Once the line containing "211 108 25.53" is found in the records below, return it and each following line exactly, up to and including the line containing "16 320 4.35", and nothing else.

==== EXERCISE INPUT

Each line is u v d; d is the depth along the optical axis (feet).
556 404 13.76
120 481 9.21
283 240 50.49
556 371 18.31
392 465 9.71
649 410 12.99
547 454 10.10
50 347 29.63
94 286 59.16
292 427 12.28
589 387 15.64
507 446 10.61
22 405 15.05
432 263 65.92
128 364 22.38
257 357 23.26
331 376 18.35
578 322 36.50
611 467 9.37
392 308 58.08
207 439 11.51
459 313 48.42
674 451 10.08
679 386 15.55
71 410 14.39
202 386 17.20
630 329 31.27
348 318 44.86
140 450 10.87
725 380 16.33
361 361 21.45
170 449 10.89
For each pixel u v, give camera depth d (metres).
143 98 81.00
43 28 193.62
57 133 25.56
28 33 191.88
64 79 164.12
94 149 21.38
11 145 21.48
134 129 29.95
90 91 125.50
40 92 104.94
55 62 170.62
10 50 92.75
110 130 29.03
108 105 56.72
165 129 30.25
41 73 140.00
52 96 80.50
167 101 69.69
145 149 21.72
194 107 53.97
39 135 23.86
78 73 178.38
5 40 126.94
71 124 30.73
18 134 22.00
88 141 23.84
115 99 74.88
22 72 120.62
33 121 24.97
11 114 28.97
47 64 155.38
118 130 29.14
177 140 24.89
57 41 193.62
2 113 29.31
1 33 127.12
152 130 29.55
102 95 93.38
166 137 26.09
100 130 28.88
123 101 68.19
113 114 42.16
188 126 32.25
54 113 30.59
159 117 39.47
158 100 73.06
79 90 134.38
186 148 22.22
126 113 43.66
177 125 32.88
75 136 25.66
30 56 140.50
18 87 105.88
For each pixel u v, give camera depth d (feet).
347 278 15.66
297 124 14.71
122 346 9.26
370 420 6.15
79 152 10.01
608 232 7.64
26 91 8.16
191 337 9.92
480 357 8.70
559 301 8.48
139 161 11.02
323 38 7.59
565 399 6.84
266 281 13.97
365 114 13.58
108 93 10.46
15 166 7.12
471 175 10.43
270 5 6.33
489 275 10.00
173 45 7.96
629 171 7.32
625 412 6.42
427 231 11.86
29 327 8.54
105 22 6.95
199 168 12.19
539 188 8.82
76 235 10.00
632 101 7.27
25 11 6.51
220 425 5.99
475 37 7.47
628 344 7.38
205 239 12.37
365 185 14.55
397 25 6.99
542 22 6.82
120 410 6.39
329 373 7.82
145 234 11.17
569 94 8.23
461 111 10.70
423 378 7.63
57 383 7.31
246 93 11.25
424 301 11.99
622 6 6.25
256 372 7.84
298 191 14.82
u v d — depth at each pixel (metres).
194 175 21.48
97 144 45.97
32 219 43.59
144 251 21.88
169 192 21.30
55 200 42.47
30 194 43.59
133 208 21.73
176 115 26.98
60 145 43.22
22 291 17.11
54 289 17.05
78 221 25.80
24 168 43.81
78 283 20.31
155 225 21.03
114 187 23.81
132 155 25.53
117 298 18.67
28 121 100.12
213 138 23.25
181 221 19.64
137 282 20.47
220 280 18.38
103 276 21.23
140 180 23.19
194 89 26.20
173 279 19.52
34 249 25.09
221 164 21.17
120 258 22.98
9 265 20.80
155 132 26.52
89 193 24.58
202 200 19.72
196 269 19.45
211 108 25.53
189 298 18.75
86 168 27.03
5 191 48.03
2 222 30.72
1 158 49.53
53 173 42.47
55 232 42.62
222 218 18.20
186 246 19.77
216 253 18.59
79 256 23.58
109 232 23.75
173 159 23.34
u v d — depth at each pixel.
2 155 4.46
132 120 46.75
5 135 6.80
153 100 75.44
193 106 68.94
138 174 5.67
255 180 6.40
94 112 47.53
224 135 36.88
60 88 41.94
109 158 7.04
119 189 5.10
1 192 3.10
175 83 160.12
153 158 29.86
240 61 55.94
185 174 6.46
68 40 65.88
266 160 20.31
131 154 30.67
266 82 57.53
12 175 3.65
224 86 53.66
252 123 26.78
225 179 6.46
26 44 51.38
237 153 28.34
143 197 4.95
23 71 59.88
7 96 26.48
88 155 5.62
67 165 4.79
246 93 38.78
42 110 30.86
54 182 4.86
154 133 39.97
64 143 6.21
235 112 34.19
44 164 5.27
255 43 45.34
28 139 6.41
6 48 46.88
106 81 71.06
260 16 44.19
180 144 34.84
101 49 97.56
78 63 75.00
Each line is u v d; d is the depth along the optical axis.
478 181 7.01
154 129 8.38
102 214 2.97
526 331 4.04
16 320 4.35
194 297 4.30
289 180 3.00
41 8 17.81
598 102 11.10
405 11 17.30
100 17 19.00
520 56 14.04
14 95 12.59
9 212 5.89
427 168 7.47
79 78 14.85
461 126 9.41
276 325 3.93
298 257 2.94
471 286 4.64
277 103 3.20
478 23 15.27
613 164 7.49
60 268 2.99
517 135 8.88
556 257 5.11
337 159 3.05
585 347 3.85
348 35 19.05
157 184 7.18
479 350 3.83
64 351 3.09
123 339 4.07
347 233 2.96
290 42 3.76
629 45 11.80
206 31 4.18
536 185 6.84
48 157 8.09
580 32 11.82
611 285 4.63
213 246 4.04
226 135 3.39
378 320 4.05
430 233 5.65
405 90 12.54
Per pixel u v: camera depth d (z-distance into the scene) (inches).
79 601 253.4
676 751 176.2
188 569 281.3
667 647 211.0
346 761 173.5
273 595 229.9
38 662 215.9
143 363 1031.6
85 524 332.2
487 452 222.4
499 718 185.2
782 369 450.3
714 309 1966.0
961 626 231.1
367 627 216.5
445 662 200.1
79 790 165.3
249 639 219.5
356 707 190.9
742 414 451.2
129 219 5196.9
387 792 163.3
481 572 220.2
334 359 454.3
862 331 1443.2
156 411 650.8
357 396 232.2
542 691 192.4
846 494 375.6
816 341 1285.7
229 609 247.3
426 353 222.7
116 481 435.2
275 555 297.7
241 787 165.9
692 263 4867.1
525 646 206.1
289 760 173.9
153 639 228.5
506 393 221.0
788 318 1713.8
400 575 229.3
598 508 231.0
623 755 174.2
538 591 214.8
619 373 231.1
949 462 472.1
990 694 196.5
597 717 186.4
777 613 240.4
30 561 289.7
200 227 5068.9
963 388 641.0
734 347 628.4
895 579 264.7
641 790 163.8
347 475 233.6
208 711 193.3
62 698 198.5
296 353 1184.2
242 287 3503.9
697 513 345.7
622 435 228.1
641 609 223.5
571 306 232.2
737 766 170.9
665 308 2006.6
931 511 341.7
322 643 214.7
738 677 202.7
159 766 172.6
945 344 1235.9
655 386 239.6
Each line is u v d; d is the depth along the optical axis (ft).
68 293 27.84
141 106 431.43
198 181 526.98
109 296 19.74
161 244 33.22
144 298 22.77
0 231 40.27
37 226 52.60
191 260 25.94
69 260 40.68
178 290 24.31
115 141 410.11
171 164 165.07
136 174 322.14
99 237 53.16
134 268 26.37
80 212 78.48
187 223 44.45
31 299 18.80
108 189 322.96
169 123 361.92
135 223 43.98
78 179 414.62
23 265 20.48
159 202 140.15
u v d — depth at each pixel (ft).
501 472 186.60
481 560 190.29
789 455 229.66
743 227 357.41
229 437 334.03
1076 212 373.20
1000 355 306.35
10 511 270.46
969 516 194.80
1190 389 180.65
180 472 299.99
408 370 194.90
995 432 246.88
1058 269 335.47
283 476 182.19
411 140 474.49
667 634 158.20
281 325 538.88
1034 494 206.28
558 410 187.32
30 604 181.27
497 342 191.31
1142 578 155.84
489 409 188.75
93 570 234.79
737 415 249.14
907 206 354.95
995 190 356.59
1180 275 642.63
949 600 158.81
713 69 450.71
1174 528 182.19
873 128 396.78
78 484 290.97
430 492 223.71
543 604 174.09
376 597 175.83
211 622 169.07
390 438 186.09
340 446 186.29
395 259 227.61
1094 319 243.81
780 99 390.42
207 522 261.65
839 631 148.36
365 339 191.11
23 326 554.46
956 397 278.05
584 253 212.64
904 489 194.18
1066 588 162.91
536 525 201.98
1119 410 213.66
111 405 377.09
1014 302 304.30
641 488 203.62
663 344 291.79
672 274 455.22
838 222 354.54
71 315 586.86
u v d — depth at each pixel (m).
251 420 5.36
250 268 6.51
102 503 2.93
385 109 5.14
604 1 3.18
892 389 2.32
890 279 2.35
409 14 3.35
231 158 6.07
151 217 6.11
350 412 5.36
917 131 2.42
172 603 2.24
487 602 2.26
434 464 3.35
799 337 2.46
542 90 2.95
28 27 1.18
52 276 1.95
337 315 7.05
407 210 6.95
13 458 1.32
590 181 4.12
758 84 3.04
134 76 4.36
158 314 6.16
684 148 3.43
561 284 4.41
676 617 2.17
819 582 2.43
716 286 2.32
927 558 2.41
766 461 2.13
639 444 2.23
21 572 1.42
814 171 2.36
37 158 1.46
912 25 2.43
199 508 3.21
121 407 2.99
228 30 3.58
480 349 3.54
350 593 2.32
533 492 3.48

========

= WRITTEN RESPONSE =
211 108 25.53
189 298 18.75
86 168 27.03
5 191 48.03
2 222 30.72
1 158 49.53
53 173 42.47
55 232 42.62
222 218 18.20
186 246 19.77
216 253 18.59
79 256 23.58
109 232 23.75
173 159 23.34
u v d — depth at each pixel.
2 155 4.46
132 120 46.75
5 135 6.80
153 100 75.44
193 106 68.94
138 174 5.67
255 180 6.40
94 112 47.53
224 135 36.88
60 88 41.94
109 158 7.04
119 189 5.10
1 192 3.10
175 83 160.12
153 158 29.86
240 61 55.94
185 174 6.46
68 40 65.88
266 160 20.31
131 154 30.67
266 82 57.53
12 175 3.65
224 86 53.66
252 123 26.78
225 179 6.46
26 44 51.38
237 153 28.34
143 197 4.95
23 71 59.88
7 96 26.48
88 155 5.62
67 165 4.79
246 93 38.78
42 110 30.86
54 182 4.86
154 133 39.97
64 143 6.21
235 112 34.19
44 164 5.27
255 43 45.34
28 139 6.41
6 48 46.88
106 81 71.06
260 16 44.19
180 144 34.84
101 49 97.56
78 63 75.00
Each line is u v d; d is the depth along the optical axis.
478 181 7.01
154 129 8.38
102 214 2.97
526 331 4.04
16 320 4.35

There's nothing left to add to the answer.